Место, где стояла деревенька, было высокое. Дорога поднималась выше да выше, а на самом верху — ровная степь. Здесь и копошились люди — копали и носили землю.
— Где ваш барин? — спросил Кудеяр у мужиков.
Мужики глядели на разбойников нелюбезно, молчали.
Невысокий человек с темным, как у всех тут, лицом, бросив лопату, отирал руку о рубаху.
— Это я.
Кудеяр поискал глазами доносчика. За спинами спрятался, дворянин Голяков стоял спокойно, ждал, чего от него хотят.
— Не глубоко ли копаешь? Чай, сажени на две с гаком? Или, думаешь, чем глубже, тем рыбы больше?
— Не за ради рыбы трудимся, — сказал один из мужиков. — Надоело без хлеба сидеть. Внизу у всех урожай, а у нас колос от колоса — на лапоть. Земля сухая.
— Рыбу тоже разведем, — возразил крестьянину Голяков. — В большом пруду сазанов, в малом — карасей.
— От зари до звезды, говорят, работаете.
— К осени хотим поспеть, к большим дождям, — сказал говорливый мужик, и все остальные согласно закивали бородами. — На подземную воду надежда малая. Дожди водички нальют, а там от снегов прибавка…
— Кудеяр, зачем я тебе надобен? — спросил хозяин будущих прудов. — Прости нас, невежливых, но каждый светлый час на счету.
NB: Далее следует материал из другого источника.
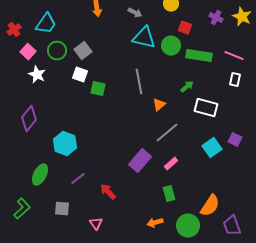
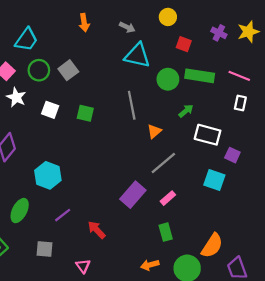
yellow star: (242, 17) -> (248, 32), turned 30
green circle: (171, 46) -> (168, 79), moved
white square: (80, 75) -> (50, 110), moved
purple square: (235, 140) -> (232, 155), moved
cyan square: (212, 148) -> (214, 180), turned -36

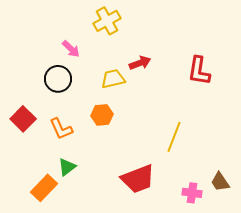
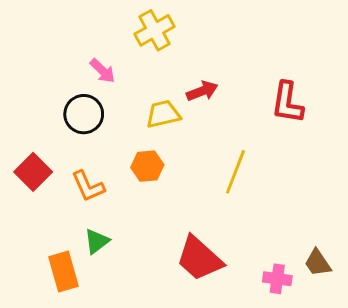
yellow line: (174, 137) -> (235, 172), moved
red trapezoid: (138, 179) -> (199, 259), turned 63
orange rectangle: (44, 188) -> (64, 272), turned -60

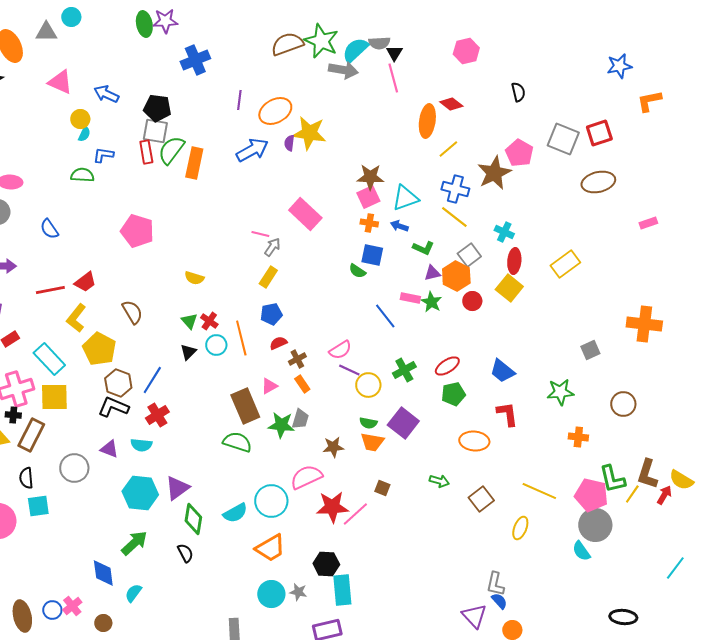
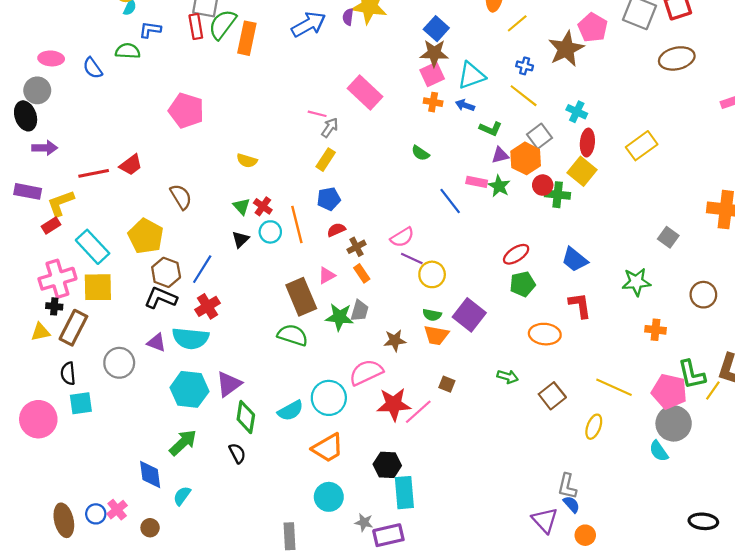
blue cross: (455, 189) -> (525, 66), size x0.6
blue semicircle: (49, 229) -> (93, 68), moved
blue square: (372, 255) -> (436, 29), moved, turned 30
yellow L-shape: (76, 318) -> (61, 203), moved, turned 32
gray square: (590, 350) -> (668, 237), turned -30
green cross: (404, 370) -> (558, 195), moved, turned 35
cyan semicircle: (141, 445) -> (190, 338), size x1.6
gray star: (298, 592) -> (364, 522), moved

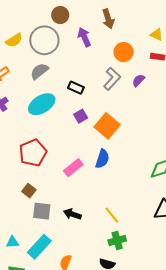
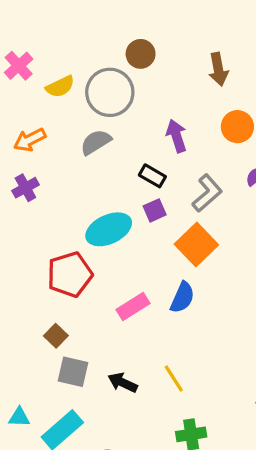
purple arrow: (84, 37) -> (177, 136), moved
gray L-shape: (112, 79) -> (207, 193), moved
cyan ellipse: (42, 104) -> (109, 229), moved
purple square: (81, 116) -> (155, 210), moved
yellow line: (112, 215) -> (174, 378), moved

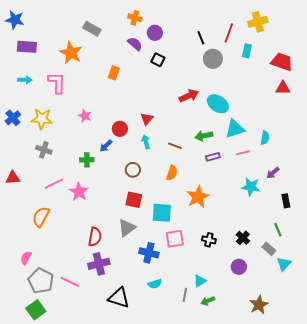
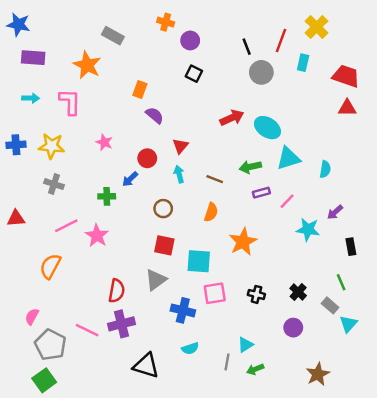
yellow cross: (258, 22) -> (317, 27), turned -30
purple semicircle: (135, 44) -> (155, 115), moved
blue cross: (13, 118) -> (16, 145), turned 35
pink line: (243, 153) -> (287, 201), moved, turned -32
pink line: (70, 282) -> (87, 330), moved

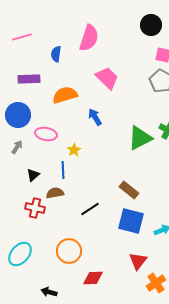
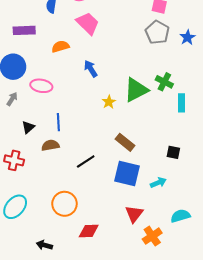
pink trapezoid: (107, 78) -> (88, 23), moved
orange semicircle: (65, 95) -> (60, 47), size x0.7
yellow star: (74, 150) -> (109, 102), moved
red cross: (35, 208) -> (14, 160), moved

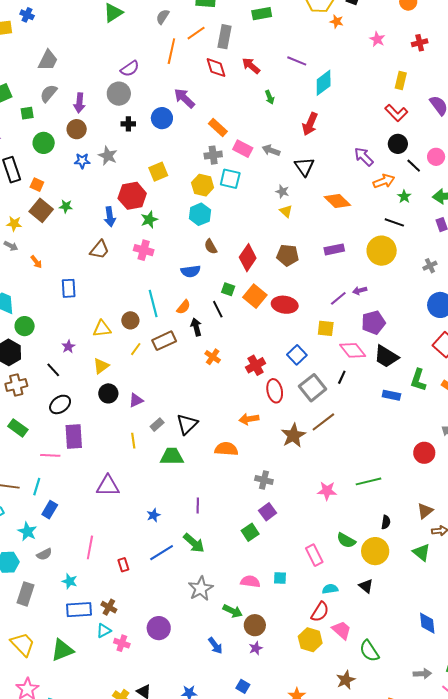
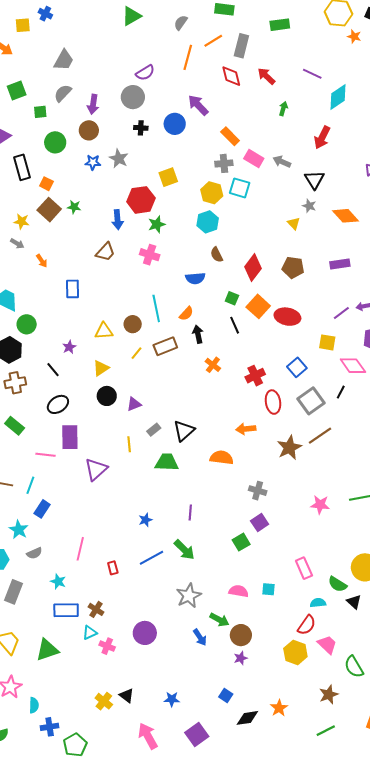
green arrow: (270, 97) -> (283, 109), turned -144
gray star: (282, 192) -> (309, 206), moved
black line: (218, 309) -> (235, 325), moved
purple triangle: (108, 486) -> (96, 469), moved, turned -45
green semicircle: (346, 540) -> (337, 584), moved
blue arrow: (215, 646) -> (200, 637), moved

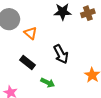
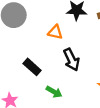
orange triangle: (31, 33) -> (55, 32), moved, turned -32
— Да вот спросить приехали, — ответил Кудеяр, — правда ли, что нужны тебе работники? Твой человек пришел к нам, позвал.
— Кто же?
Разбойники, удивляясь словам атамана, вытолкали вперед рыжего.
— Бобыль Бездельна! — удивились мужики. — Мы ему бока намяли, чтоб от дела не отлынивал, а он вона! Две дюжины работников сыскал, лишь бы самому ничего не делать.
— Так вы не рады помощникам? — спросил Кудеяр.
— Помощникам рады. Только чем вам за труды платить? Кулешом накормим, квасом напоим, а денег у нас нет.
— По рукам! — согласился Кудеяр. — Рыбу заведете — на уху будем в гости ездить.
Выставили разбойники дозоры и принялись копать и таскать землю.
Три дня работали в поте лица. Ушли ночью, так тихо, что никого из деревенских не потревожили во сне.
Рыжий мужик все три дня рыл землю, как барсук, и еще больше бы успел, когда бы не понос.
Дивное дело! Кончилась вдруг всеобщая болезнь. Перестали бегать к Кудеяру шептуны. А ведь он никого не наказал за напраслину, никого ни единым словом не попрекнул. Сама собой кончилась худая болезнь. И Кудеяр дух перевел.